Como uma cicatriz no meio da maior floresta tropical do mundo, a Rodovia Transamazônica, ou BR-230/AM liga o nordeste ao norte do país. A poeira e a lama são os fatores que dão ritmo a utilização da estrada e a vida da comunidade no entorno, principalmente na região onde o asfalto é inexistente. Dos quatro mil quilômetros de estrada, apenas dois mil são asfaltados.
É um caminho antíteses. Durante o verão amazônico, entre os meses de maio e outubro, a falta de chuva seca os atoleiros e o tráfego flui. Também nesse período, o acesso aos serviços básicos de educação e saúde são melhores. Porém, quando as nuvens de poeiras desaparecem e a chuva não dá trégua, o cenário é quase inóspito e intransitável.
Rodovia Transamazônica
O projeto inicial, na década de 70, pensado no governo militar do general Emílio Garrastazu Médici, previa a construção da rodovia Transamazônica a partir da cidade de Cabedelo, na Paraíba, onde de fato ela começa, até a divisa com o Peru, no município de Benjamin Constant. O objetivo era o escoamento da produção por uma via terrestre que ligasse os oceanos Atlântico e Pacífico. Neste momento, o lema do Brasil era “integrar para não entregar”, e esse certamente foi o projeto mais audacioso.
A Rodovia, no entanto, não chegou até a divisa com o Peru, como planejado. Parou 600 quilômetros antes, em Lábrea, município sul amazonense. O plano de ocupação também foi falho, pois as terras não eram boas para a agricultura e o serviços de educação, saúde e moradia, prometidos pelo governo, também não foram entregues.
A verde Amazônia foi usada como atrativo à migração de milhares de nordestinos na ocupação das regiões consideradas férteis, longe das secas de suas terras, para a construção da obra viária. Algum tempo depois, eles descobririam o engano, pois a fertilidade das terras amazônicas é tão contestável quanto à famosa frase de Pero Vaz de Caminha, que muito antes anunciou “em se plantando tudo dá”.
Ao longo das terras cortadas pela Transamazônica havia comunidades ribeirinhas tradicionais e indígenas de diversas etnias. Segundo o IMAZON (2013), após a abertura da rodovia mais de 14 milhões de hectares de vegetação nativa foram derrubados na Amazônia. Atualmente, a maioria das áreas nativas e ainda protegidas é formada por Unidades de Conservação ou Terras Indígenas.
“O objetivo de se apropriar e colonizar a terra colocou milhares de famílias em condições precárias. O trajeto também é ruim. A Transamazônica passa por uma região cortada por muitos rios.
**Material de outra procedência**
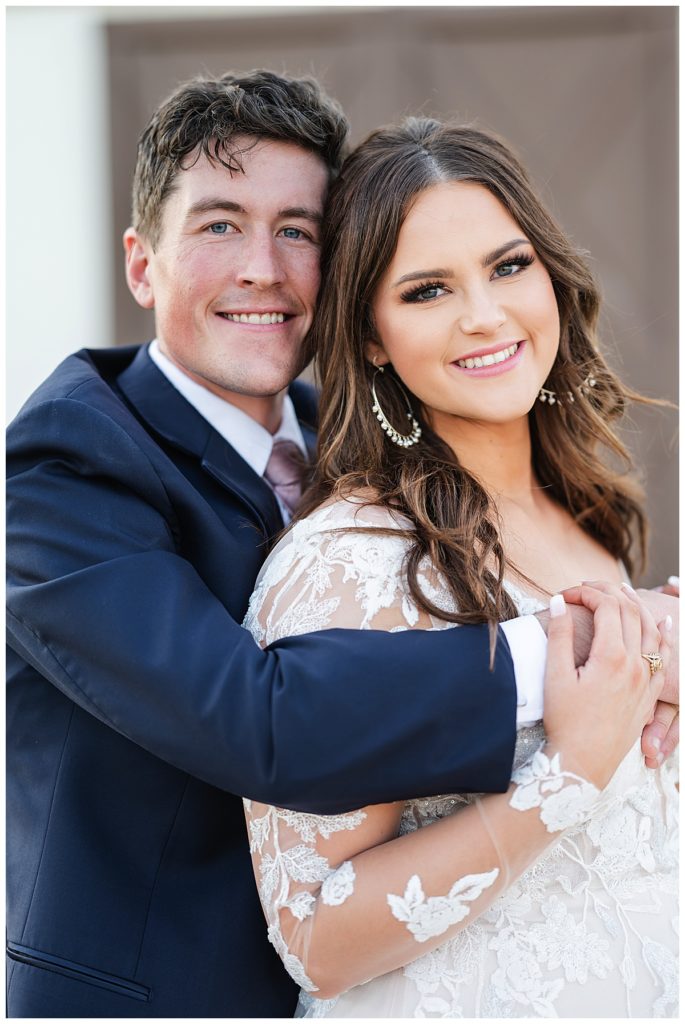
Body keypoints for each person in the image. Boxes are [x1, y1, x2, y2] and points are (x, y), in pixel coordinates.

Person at [5, 72, 676, 1018]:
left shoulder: (371, 444)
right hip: (156, 991)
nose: (263, 270)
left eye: (297, 232)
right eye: (217, 225)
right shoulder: (67, 461)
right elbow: (257, 720)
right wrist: (603, 650)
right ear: (141, 264)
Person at [242, 118, 679, 1017]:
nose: (484, 314)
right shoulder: (349, 564)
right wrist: (567, 777)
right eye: (428, 289)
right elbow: (313, 940)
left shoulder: (592, 512)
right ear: (369, 337)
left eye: (508, 266)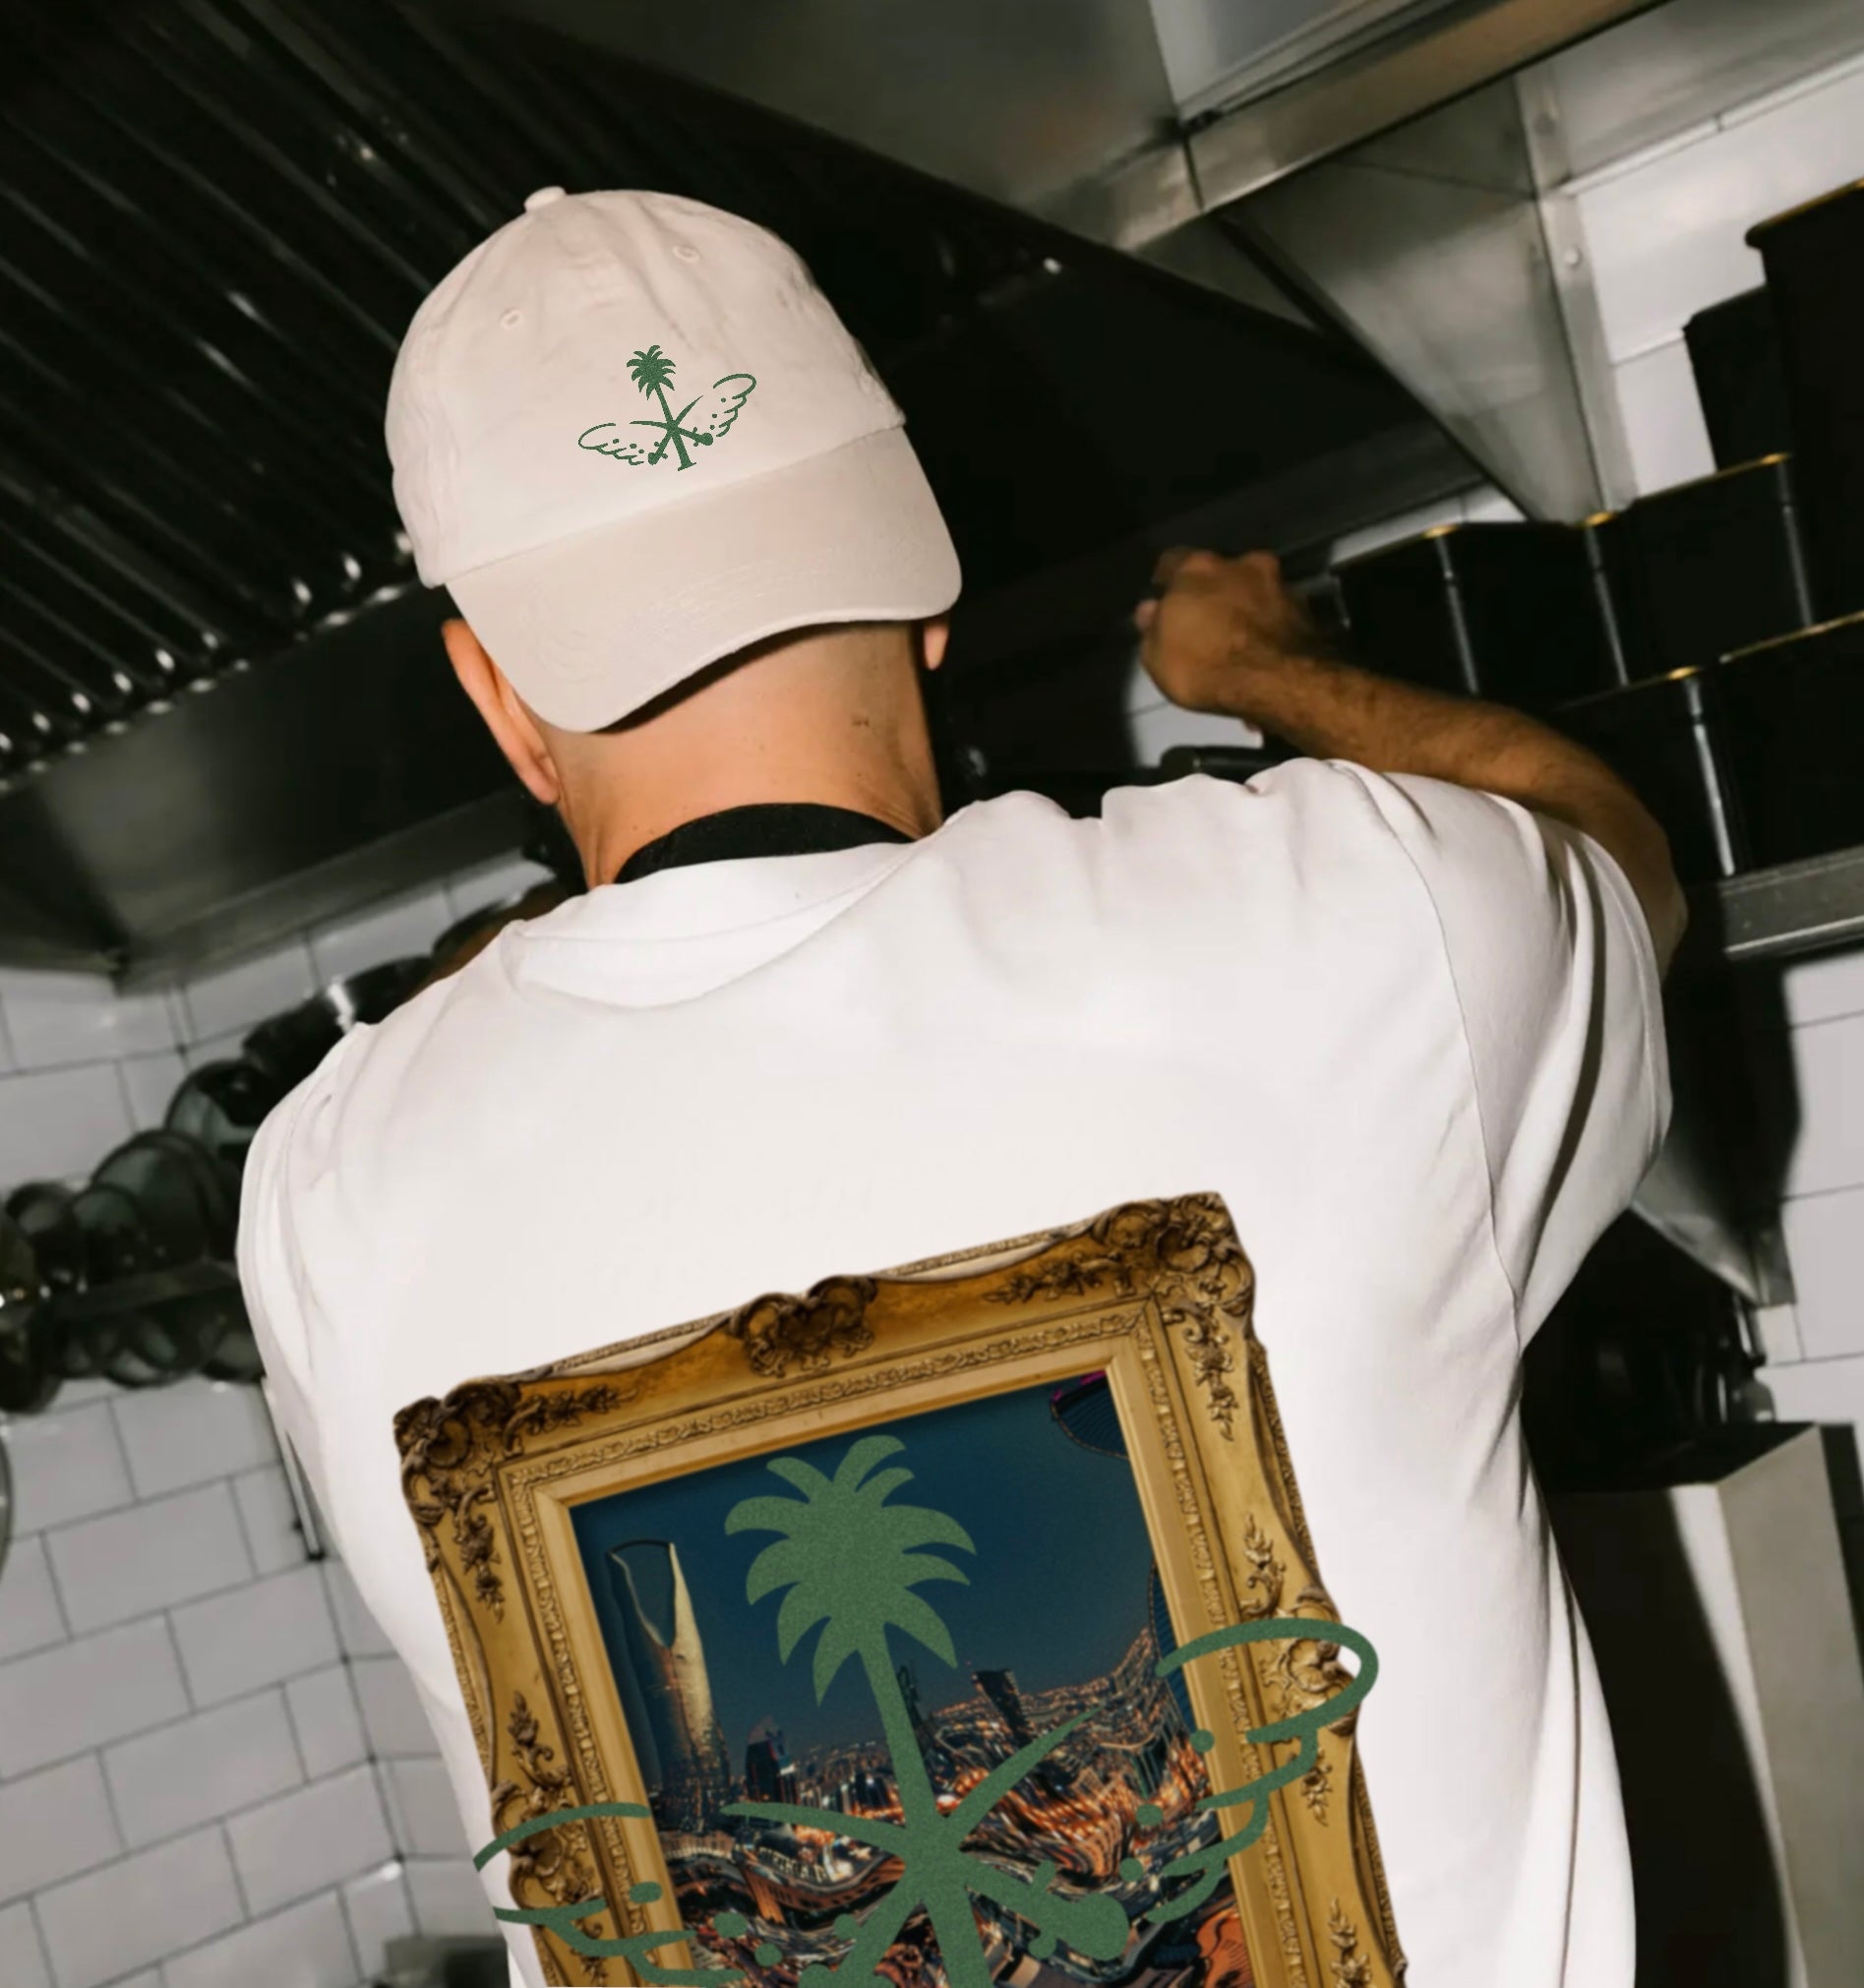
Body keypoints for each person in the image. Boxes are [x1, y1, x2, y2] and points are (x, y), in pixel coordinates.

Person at [238, 186, 1683, 1988]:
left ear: (496, 698)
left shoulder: (328, 1194)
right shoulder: (1344, 920)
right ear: (927, 582)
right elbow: (1616, 851)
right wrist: (1259, 666)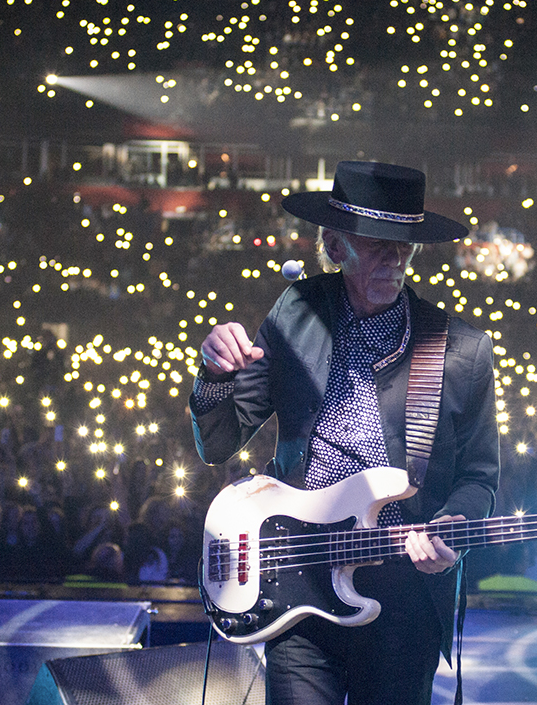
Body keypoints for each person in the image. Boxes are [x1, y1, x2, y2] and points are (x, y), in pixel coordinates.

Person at [190, 161, 500, 705]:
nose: (396, 256)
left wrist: (456, 524)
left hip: (402, 591)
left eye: (405, 243)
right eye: (377, 241)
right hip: (296, 584)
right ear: (334, 245)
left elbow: (480, 478)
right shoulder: (295, 311)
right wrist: (215, 377)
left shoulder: (461, 350)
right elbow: (218, 443)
Se eles queriam a integração, então seria mais interessante construir uma hidrovia ligada com ferrovias”, explica Osvaldo Estella, Diretor Adjunto do Instituto de Pesquisa Ambiental da Amazônia (Ipam).
Osvaldo Stella pedalando na Rodovia Transamazônica em 1992. (Foto: Osvaldo Stella / Arquivo pessoal)
Em 1992, influenciados pela Rio +20, Osvaldo e mais dois companheiros de faculdade fizeram uma ousada expedição para atravessar a BR-230 de bicicleta. Na época o conhecimento geral sobre a Amazônia era muito pequeno e o objetivo do trabalho era fazer um retrato ambiental, social e econômico do lugar. Vinte anos depois dessa façanha, Osvaldo retornou, em 2012, para refazer o trajeto. Ele conta que não houve mudanças significativas na região, a não ser por parte do escoamento de soja entre Marabá e Altamira. “Todos os dispositivos naquele lugar são escassos, a sobrevivência é possível através da resistência e perseverança das pessoas. Lembro de conhecer um menino de 12 anos de idade e ele ainda não estudava, isso porque tinha que atravessar 12 quilômetros na mata e a mãe dele tinha medo do percurso”, completa Osvaldo Estella.
A estrada é um retrato do Brasil. O potencial de recursos naturais da floresta é altíssimo, porém são pouco estudados e a riqueza dessa biodiversidade desperdiçada pela abordagem extrativista dos modelos de produção. Deve-se pensar em projetos e alternativas para ascensão social e econômica da comunidade. No trecho dentro da Amazônia vive 1,2 milhão de pessoas, das quais 66% não têm água encanada e 27% não têm instalações sanitárias, segundo pesquisas do IBGE. O índice de analfabetismo é o dobro da média nacional. Natureza exuberante, políticas públicas escassas, a Amazônia retrata o Brasil.